Autre fil, l’enquête : les 23 livres sont des romans policiers, et la narratrice enquête en quelque sorte sur l’énigme qu’est sa mère : elle découd en partie ce que sa mère écrit pour en proposer un sens dans lequel elle a, en tant que fille, son propre rôle à jouer. Le questionnement sur la mère s’accompagne d’un questionnement sur la fille. D’ailleurs, celle-ci tient « un embrouillamini de mots » (p. 46) sur son carnet comme la mère tient le sien dans les livres. Ce rapport distance / proximité, on le retrouve à la fin du livre lorsque l’auteur explique les circonstances dans lesquelles plusieurs de ces paroles écrites de la mère ont été portées au théâtre, avec succès ; cela contribue à faire de la mère un écrivain malgré elle, puisque son texte est mis en scène, mais c’est aussi cela qui autorisera la fille à revenir aux textes et à construire ce livre ; travail déstabilisant, exigeant, puisque c’est se heurter à cette intimité erratique de la mère, puis la croiser avec celle de la fille, proche en tant que fille et lectrice, distante en tant qu’écrivain qui travaille cette matière pour en faire un livre. Au-delà de ce dialogue décalé, celui que la fille reconstitue avec pudeur, L’Interlocutrice se fait livre d’hommage. 
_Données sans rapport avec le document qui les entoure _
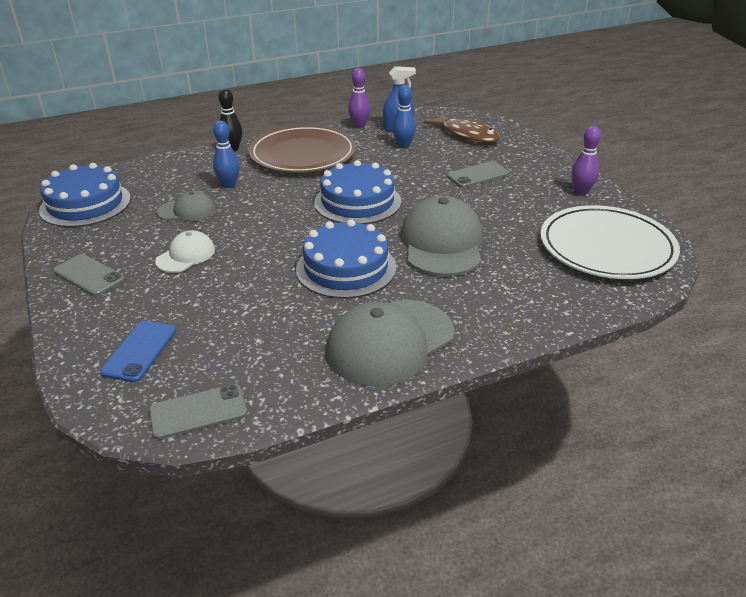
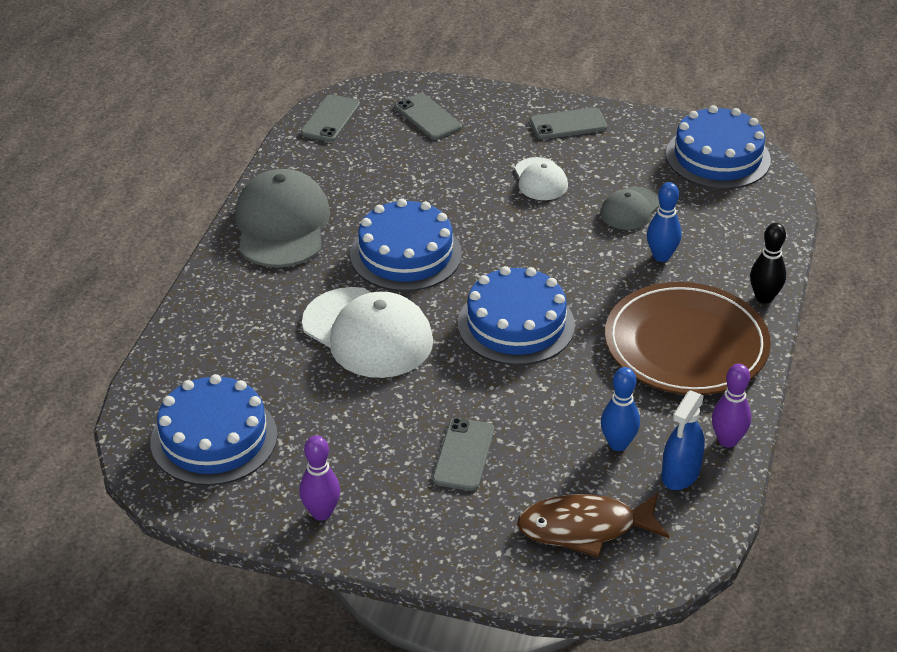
camera: 130 degrees right, 5 degrees up
(140, 351) = (428, 117): blue phone -> grey phone
(442, 243) = (367, 333): grey cap -> white cap
(606, 247) = (214, 438): white plate -> blue cake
L’équilibre entre le texte de Geneviève Peigné et les citations de sa mère se tient aussi dans la variation de la forme. Ici fragment, là moment d’analyse ou de méditation, ailleurs poème en vers, le texte ne se fige pas dans une forme, et cette mobilité tranche avec la manière brute de la mère – l’écrivain-fille qu’est Geneviève libère Odette de ses enfermements. Cela concourt à faire de ce livre un livre inclassable : il contient du biographique, du documentaire, de l’autobiographique, de la réflexion sur la maladie, la souffrance, la filiation, mais tout cela à l’intérieur d’une langue attentive à elle-même, libre dans sa forme, et qui touche donc à la poésie. 
 
Ludovic Degroote 
 
1. Geneviève Peigné a publié plusieurs livres, certains sous le pseudonyme de Geneviève Hélène. 
 
Geneviève Peigné, L’interlocutrice, Le Nouvel Attila, 120 p., 16 €.